Dossari, a 33-year old Bahraini national and father of a young child, was held at Guantanamo without charge or trial for more than five years and subjected to a range of physical and psychological abuses.

Held in solitary confinement, Dossari, according to the US military, attempted to kill himself 12 times. In 2007 he was released to Saudi Arabia where he has remarried, gained employment and is doing well.

Kabir is a Jordanian water truck driver who had travelled to Afghanistan after joining the Islamic missionary organization Jama'at al-Tablighi. In Afghanistan, Kabir was detained by anti-Taliban forces and handed over to the US military.

Among the justifications for his continued detention, was the fact Kabir was captured wearing a Casio digital watch, a brand supposedly favored by members of al Qaeda, as some models can be used as bomb detonators. Kabir was released in 2007 and returned home to Jordan.

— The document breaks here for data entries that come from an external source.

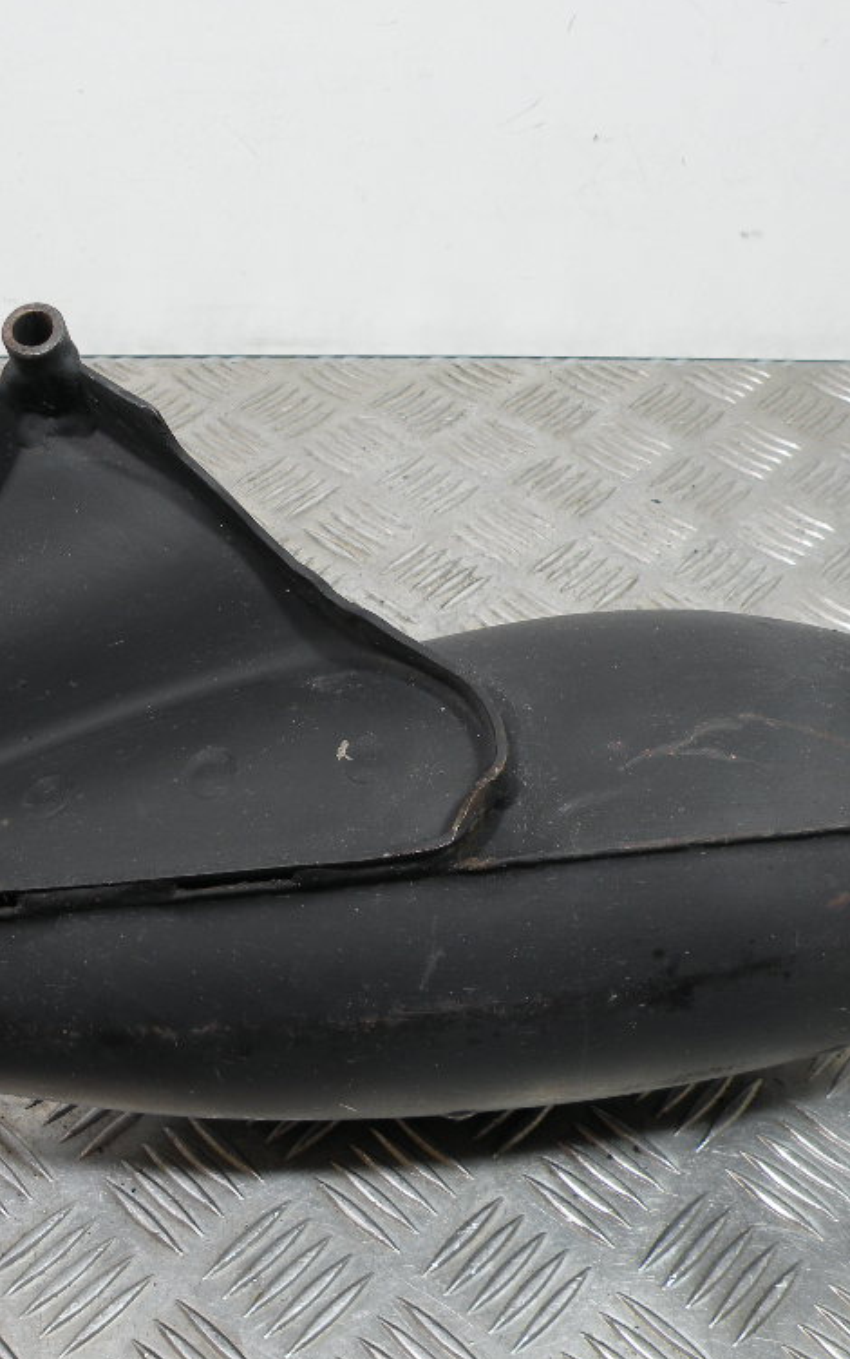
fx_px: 1444
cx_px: 304
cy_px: 673
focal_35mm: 39
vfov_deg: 50.4
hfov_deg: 32.6
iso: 70
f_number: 2.8
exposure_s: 1/74.2
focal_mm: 4.7
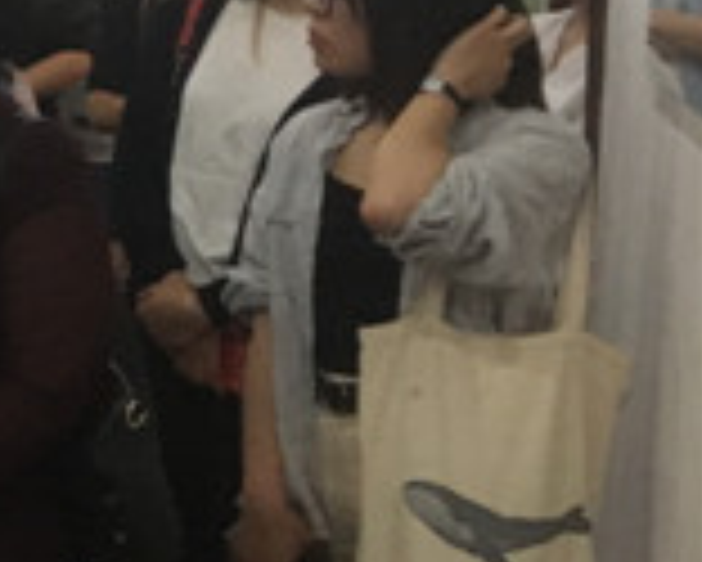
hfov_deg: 14.8
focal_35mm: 109
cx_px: -644
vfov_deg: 14.1
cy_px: 121
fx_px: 2266
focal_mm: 4.15
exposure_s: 1/25
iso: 200
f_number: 2.2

Hassan, a prolific poet from from Aden,Yemen, was seized and taken into custody in Pakistan as university student. He remains detained in Guantanamo as an 'enemy combatant', though the U.S. Military does not allege that he has participated in any violence.

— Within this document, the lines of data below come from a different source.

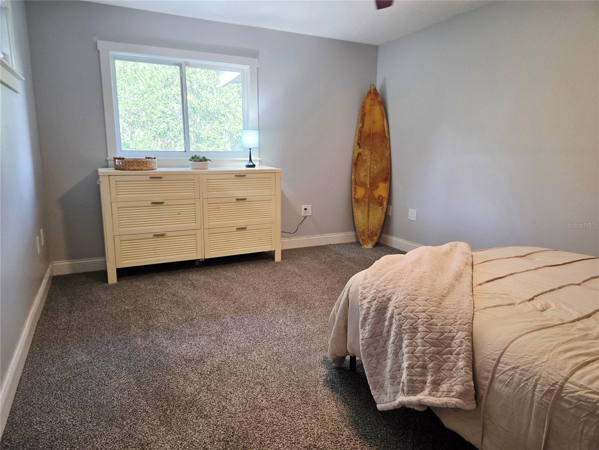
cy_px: 225
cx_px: 300
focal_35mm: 23
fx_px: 398
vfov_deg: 58.9
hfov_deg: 73.9
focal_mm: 5.4
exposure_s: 1/120
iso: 250
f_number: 1.8
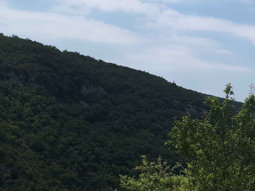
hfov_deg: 26.1
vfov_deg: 20.7
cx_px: 252
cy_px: 100
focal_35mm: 71
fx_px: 523
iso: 40
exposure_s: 1/2415
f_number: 1.9
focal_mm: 3.6
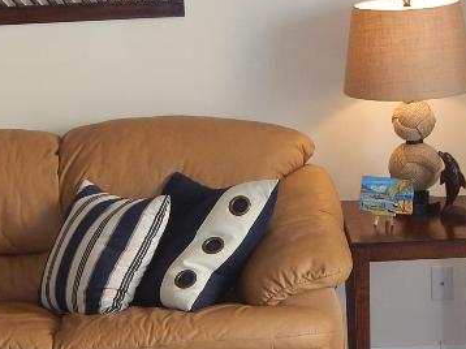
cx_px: 194
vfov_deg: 12.0
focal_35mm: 123
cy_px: 236
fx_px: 1655
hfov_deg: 16.0
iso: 200
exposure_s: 1/30
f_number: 4
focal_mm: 7.7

Annea Lockwood, born in New Zealand in 1939 but living in New York since 1973, has been one of the world's leading pioneers in the field of composition and sound art over the last 50 years. Known for her explorations of the rich world of natural acoustic sound environments, the artist's work encompasses sound art, installations, text-sound, performances and concert music.

Lockwood's music has been performed in large numbers of venues and festivals including: the Possibility of Action, an exhibition at MACBA, Barcelona, De ljsbreker; the Other Minds Festival, San Francisco; the American Century: 1950-2000, Whitney Museum; the 7th Totally Huge New Music Festival, Perth; and the Ear To The Earth Festival, New York. Lockwood's sound installation, A Sound Map of the Danube, is currently running at Schloss Orth, the headquarters of the Daonau Auen National Park, Austria.